Table 2.
Distribution | μ | σ | ρ |
---|---|---|---|
Tanimoto (ChemDB) | 0.17 | 0.052 | 0.82 |
Tanimoto (fT(t)ChemDB) | 0.16 | 0.055 | 0.82 |
Tanimoto (Binomial) | 0.12 | 0.017 | 0.28 |
Tanimoto (Multiple Bernoulli) | 0.18 | 0.018 | 0.25 |
Tanimoto (Hypergeometric/Gaussian) | 0.10 | 0.050 | 0.90 |
The parameters were determined from Gaussian fits to the distributions, except for the ratio-of-Gaussians parameters (fT(t)ChemDB), which were determined directly from the analytical formula for fT(t). The intersection and union correlations are also given. The ratio-of-Gaussians approximation gives accurate estimates of the empirical distribution parameters.
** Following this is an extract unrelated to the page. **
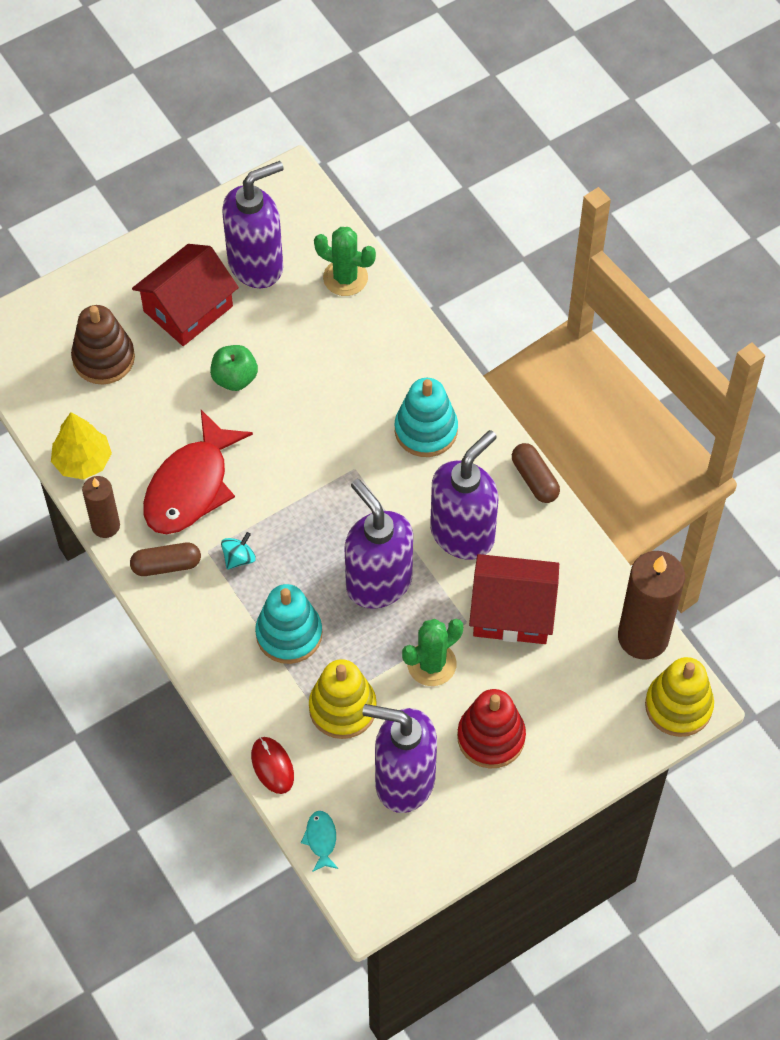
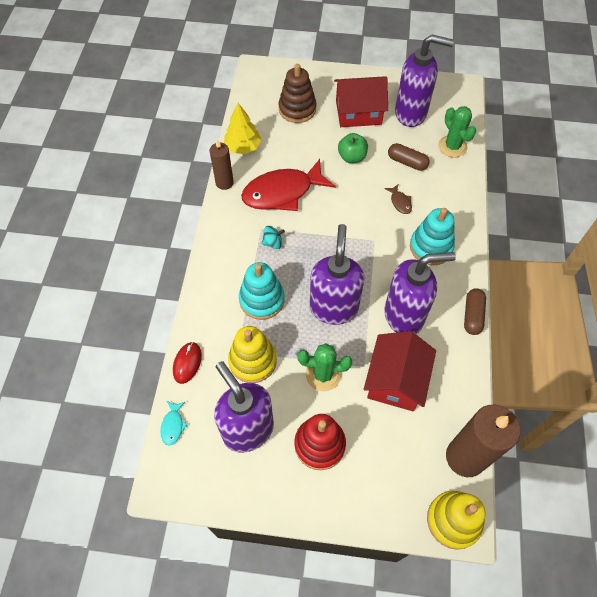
camera: 40 degrees right, 0 degrees up
(166, 565) = (234, 221): brown capsule -> brown capsule (407, 162)
(321, 839) = (173, 425): turquoise fish -> turquoise fish turned 150 degrees clockwise
(344, 398) = (400, 202): none -> brown fish
(512, 611) = (396, 380): red house -> red house turned 60 degrees clockwise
With the empirical bit probabilities, the multiple Bernoulli model gives a good approximation of the empirical mean, but the distribution width is too small. Conversely, the use of a Gaussian to model the query and database fingerprints allows to the hypergeometric/Gaussian model to reproduce the empirical distribution width, though the distribution mean is smaller than the empirical value.